# What is needed
Count each line below that has the word "lines" in it, and give only the total.

# Listed entries
______
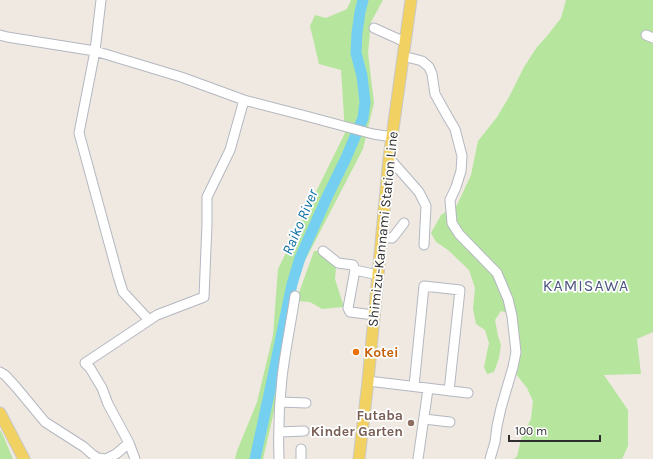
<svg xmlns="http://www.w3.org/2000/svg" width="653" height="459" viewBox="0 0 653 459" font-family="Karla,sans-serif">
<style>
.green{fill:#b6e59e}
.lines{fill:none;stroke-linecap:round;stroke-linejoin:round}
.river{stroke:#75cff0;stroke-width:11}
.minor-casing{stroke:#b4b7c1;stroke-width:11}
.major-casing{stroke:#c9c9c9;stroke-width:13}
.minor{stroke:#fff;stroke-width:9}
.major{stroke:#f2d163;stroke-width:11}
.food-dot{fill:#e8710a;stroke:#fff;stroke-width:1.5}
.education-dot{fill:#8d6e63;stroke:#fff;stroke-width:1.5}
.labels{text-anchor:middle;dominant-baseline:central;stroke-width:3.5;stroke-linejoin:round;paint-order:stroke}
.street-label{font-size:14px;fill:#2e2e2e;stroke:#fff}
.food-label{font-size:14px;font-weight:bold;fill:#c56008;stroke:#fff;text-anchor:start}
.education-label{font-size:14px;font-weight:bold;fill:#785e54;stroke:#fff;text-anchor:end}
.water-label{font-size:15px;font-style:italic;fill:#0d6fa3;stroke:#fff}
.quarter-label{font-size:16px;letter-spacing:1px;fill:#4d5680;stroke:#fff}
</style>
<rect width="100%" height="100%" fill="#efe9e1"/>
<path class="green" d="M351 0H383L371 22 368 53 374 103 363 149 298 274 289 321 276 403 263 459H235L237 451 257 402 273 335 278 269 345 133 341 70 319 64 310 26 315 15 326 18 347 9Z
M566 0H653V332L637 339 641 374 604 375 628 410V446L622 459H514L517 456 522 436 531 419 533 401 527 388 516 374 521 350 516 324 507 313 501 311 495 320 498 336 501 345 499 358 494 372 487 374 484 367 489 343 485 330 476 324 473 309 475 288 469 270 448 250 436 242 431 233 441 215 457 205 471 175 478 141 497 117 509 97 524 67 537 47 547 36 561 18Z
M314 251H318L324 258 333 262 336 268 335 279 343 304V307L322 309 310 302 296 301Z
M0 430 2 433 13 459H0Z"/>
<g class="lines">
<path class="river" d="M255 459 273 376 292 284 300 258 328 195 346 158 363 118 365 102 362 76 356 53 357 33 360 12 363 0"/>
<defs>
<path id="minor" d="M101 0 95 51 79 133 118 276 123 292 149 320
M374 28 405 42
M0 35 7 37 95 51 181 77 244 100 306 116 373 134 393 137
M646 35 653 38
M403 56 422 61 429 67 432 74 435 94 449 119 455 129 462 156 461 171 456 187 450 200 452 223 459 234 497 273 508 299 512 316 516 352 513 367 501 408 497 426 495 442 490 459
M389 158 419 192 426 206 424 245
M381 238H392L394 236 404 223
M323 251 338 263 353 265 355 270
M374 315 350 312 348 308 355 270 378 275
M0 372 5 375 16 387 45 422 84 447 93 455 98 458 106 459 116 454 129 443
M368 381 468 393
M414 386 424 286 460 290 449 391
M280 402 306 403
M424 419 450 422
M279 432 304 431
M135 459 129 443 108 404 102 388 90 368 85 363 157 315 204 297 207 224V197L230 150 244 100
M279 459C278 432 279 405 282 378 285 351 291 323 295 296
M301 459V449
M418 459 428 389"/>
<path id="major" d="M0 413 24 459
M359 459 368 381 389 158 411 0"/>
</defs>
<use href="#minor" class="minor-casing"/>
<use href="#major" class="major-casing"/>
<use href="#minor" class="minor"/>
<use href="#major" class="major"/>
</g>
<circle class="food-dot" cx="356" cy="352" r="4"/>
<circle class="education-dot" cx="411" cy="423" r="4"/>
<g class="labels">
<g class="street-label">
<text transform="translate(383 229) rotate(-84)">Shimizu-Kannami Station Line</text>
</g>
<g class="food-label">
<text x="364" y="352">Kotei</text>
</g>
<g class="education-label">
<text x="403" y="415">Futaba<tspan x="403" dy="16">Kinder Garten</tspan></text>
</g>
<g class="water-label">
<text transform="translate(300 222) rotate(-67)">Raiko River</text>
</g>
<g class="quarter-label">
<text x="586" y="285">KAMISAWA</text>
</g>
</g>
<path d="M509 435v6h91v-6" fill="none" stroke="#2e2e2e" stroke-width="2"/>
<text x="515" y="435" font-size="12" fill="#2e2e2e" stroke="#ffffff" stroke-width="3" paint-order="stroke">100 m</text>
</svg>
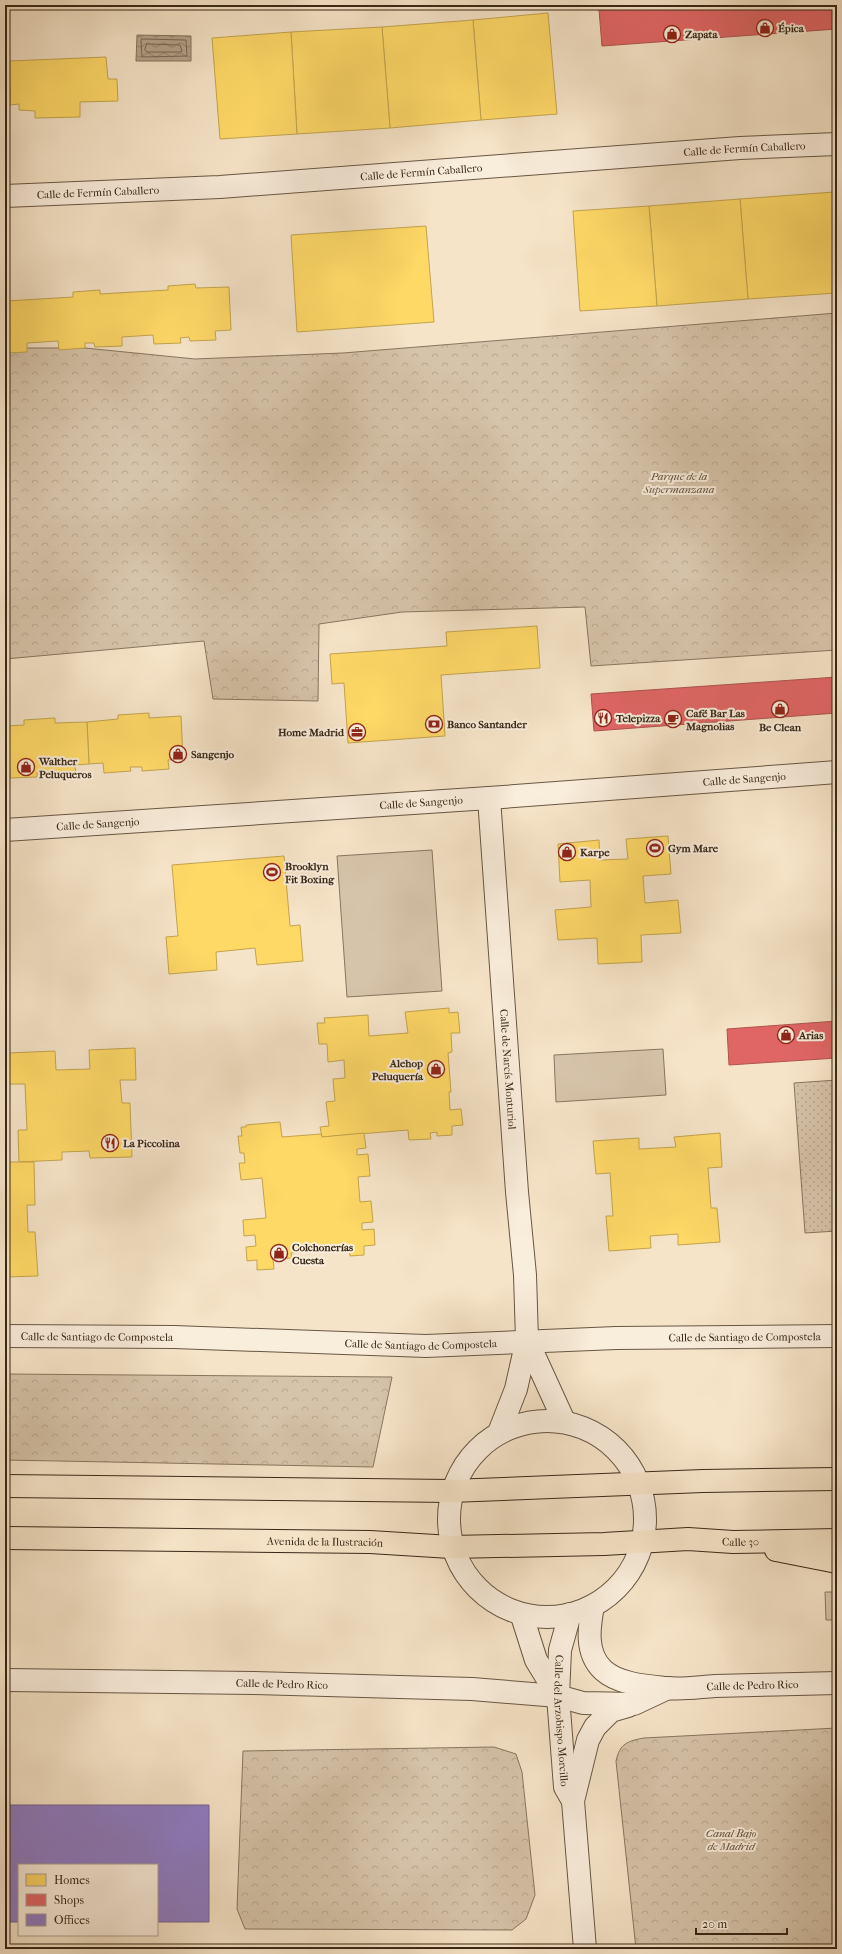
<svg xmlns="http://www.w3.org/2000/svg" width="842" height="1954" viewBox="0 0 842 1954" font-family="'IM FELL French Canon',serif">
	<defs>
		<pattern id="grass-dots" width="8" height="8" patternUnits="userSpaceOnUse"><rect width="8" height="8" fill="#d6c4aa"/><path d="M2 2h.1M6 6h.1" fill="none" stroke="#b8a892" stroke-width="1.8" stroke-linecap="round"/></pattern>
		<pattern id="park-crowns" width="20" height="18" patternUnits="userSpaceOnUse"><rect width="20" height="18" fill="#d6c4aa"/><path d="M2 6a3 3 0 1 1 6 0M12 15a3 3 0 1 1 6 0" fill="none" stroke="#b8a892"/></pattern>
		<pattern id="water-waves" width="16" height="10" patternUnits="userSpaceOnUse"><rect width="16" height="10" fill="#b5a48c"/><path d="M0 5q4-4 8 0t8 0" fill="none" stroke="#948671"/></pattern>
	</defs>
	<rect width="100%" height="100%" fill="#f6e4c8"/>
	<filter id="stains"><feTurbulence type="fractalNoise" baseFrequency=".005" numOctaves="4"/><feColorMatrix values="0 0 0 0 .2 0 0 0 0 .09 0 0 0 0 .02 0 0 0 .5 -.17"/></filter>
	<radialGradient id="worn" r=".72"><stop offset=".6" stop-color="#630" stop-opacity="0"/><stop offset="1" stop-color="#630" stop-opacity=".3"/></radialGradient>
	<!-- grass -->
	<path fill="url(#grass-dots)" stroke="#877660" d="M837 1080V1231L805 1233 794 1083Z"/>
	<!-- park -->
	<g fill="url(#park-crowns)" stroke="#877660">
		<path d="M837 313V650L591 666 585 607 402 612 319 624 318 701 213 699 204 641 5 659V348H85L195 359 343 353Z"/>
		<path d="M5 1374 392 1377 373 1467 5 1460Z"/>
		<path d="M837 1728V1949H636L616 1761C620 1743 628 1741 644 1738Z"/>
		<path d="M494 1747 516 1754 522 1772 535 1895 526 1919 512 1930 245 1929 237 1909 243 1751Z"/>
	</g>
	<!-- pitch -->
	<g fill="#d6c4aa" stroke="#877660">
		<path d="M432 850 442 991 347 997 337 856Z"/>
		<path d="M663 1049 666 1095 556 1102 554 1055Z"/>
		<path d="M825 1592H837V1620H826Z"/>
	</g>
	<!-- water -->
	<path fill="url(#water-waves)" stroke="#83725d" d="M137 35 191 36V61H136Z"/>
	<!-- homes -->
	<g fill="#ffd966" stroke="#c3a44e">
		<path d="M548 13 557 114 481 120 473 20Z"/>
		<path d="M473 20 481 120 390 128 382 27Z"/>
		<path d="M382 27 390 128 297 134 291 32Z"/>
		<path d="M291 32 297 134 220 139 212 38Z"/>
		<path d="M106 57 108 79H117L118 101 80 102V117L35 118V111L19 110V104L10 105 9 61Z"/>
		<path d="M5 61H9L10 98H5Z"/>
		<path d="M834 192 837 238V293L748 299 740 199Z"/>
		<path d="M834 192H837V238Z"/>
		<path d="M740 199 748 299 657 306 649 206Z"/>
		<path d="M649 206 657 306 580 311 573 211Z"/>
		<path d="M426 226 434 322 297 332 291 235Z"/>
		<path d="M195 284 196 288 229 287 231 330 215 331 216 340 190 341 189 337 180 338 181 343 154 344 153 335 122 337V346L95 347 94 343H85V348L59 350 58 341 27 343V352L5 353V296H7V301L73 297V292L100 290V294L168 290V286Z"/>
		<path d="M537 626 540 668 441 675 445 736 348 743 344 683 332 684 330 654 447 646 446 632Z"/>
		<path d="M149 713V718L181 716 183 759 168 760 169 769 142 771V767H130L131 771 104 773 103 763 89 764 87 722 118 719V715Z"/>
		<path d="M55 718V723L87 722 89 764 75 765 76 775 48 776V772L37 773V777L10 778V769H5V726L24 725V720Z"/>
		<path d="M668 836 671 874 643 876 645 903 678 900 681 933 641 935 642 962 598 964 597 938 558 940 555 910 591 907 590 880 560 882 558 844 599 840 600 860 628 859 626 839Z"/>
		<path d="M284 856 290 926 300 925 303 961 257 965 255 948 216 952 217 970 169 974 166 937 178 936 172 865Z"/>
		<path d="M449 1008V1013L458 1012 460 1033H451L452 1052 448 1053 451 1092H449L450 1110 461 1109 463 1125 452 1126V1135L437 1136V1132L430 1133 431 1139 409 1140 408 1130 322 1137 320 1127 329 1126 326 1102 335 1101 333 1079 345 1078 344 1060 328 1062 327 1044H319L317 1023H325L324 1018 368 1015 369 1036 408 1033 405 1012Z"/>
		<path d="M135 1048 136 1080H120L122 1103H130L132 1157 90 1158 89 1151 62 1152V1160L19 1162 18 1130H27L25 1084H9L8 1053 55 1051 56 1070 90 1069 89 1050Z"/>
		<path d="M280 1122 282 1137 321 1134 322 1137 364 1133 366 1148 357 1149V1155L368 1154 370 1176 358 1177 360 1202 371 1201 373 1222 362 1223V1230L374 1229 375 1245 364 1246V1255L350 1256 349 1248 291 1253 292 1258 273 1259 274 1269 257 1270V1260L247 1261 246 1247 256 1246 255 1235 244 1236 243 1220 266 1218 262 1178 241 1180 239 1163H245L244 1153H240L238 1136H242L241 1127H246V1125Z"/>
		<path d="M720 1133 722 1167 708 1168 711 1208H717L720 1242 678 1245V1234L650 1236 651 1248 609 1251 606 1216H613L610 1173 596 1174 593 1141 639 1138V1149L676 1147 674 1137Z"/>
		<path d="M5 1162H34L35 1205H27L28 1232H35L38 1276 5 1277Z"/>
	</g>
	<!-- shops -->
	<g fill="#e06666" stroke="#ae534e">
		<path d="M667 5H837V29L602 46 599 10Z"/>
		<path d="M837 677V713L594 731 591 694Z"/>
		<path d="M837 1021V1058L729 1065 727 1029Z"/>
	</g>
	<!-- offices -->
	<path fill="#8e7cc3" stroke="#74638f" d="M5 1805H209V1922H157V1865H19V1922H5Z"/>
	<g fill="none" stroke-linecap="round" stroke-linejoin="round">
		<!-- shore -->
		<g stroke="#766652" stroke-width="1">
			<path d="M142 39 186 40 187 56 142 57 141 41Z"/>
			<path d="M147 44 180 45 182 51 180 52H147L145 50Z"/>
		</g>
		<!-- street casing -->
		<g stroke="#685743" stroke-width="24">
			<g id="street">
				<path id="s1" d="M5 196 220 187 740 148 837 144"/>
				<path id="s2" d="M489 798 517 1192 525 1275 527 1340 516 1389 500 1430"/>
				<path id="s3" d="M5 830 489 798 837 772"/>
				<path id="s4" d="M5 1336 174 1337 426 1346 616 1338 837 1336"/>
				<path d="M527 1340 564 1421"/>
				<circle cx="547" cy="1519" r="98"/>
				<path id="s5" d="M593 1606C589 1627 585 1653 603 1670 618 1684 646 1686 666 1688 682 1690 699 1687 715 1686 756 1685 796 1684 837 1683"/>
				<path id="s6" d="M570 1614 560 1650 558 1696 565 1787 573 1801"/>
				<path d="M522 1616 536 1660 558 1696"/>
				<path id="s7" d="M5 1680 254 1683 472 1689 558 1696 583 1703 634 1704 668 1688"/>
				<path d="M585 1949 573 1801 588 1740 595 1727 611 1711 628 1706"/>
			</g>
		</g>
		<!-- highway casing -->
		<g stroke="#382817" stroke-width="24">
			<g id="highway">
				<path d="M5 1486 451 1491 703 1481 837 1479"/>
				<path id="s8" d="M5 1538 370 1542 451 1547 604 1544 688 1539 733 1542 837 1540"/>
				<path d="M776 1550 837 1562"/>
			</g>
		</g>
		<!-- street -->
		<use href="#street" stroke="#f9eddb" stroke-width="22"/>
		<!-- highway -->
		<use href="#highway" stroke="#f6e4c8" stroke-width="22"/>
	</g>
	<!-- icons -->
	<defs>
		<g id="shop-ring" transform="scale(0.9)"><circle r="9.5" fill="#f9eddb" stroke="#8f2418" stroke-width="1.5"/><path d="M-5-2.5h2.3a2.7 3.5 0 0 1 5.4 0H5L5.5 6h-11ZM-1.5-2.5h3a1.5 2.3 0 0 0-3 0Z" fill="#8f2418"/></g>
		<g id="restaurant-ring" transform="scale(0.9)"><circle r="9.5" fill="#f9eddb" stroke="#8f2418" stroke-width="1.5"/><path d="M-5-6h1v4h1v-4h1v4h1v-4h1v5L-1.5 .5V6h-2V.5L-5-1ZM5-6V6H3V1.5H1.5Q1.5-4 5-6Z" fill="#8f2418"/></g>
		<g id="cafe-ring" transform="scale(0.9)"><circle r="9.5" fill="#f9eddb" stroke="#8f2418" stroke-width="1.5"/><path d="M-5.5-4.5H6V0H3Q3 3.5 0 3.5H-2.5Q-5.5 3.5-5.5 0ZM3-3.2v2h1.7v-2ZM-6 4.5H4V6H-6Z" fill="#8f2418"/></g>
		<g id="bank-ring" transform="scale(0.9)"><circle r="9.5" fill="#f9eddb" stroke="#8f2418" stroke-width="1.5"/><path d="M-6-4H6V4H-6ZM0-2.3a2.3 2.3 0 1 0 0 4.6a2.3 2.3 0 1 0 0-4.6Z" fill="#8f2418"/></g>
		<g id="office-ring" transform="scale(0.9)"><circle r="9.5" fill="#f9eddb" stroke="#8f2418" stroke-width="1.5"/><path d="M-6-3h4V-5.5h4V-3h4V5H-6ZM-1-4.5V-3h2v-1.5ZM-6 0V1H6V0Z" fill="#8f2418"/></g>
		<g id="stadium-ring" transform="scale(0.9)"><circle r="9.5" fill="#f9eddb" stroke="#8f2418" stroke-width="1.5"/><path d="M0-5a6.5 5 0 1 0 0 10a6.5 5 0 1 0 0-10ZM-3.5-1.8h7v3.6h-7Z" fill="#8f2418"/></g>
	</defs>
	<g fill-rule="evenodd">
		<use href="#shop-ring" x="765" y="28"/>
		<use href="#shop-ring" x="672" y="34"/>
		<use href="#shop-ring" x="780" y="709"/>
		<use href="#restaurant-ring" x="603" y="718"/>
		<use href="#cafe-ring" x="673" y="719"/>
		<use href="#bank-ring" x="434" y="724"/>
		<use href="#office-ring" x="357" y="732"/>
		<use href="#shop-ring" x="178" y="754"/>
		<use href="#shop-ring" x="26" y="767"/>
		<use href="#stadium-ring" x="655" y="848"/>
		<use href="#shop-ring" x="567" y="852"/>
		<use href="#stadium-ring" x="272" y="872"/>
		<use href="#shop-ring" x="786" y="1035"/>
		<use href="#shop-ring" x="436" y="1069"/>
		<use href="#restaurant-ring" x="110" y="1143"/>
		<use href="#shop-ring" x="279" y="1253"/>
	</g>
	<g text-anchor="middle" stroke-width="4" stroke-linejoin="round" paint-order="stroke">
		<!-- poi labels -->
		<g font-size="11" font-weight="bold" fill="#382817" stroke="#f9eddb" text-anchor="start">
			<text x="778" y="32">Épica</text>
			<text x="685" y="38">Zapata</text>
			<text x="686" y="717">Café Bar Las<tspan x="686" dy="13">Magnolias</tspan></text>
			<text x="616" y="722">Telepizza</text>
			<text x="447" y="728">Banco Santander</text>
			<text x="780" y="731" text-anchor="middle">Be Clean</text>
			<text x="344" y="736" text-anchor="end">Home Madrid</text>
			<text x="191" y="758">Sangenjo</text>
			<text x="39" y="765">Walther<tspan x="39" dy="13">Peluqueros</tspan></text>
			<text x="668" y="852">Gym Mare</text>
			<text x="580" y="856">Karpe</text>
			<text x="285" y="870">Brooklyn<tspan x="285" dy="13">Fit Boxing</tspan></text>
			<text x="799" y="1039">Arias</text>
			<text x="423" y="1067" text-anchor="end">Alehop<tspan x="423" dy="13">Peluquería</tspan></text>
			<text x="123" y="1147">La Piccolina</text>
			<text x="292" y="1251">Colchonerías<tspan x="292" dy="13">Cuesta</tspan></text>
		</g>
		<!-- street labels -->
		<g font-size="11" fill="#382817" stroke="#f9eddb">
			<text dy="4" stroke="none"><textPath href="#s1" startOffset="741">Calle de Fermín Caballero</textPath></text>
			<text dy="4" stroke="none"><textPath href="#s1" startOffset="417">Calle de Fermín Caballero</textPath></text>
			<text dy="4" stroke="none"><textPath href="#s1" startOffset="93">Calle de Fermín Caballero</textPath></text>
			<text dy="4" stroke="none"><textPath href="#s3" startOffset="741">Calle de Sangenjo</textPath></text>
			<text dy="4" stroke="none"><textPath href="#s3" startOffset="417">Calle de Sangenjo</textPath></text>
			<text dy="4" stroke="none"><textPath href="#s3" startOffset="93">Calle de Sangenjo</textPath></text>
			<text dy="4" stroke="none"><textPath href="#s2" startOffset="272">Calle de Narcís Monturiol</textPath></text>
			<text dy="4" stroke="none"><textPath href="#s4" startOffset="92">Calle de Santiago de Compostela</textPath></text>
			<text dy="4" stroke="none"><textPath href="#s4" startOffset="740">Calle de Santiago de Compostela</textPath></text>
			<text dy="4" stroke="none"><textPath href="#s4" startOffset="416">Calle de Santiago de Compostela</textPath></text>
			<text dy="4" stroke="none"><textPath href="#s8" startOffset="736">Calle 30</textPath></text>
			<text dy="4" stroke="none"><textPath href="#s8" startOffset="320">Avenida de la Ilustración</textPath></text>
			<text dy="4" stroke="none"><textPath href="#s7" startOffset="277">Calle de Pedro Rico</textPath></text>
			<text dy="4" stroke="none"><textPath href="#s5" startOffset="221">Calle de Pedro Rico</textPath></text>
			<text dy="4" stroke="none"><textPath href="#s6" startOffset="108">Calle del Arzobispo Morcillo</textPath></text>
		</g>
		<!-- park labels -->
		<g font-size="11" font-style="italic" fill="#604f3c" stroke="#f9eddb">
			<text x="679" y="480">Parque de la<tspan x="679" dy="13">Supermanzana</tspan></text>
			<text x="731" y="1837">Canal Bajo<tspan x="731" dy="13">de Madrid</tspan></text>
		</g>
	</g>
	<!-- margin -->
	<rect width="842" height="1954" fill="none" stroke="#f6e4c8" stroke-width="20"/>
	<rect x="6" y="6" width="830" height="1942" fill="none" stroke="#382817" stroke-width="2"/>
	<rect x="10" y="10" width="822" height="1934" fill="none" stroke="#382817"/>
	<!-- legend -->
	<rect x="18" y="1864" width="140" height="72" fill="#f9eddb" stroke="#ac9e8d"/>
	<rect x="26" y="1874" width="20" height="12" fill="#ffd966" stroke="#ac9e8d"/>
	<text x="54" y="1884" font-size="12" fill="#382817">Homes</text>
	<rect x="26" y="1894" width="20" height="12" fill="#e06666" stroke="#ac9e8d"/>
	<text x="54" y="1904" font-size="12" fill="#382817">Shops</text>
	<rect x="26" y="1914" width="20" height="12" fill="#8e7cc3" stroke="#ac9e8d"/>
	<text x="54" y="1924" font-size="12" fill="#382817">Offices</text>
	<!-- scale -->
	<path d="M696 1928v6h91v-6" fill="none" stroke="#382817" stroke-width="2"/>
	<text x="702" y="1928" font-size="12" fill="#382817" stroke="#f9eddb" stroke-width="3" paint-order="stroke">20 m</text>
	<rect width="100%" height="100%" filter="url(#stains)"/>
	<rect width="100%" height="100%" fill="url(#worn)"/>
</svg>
______
# Answer to this exercise
2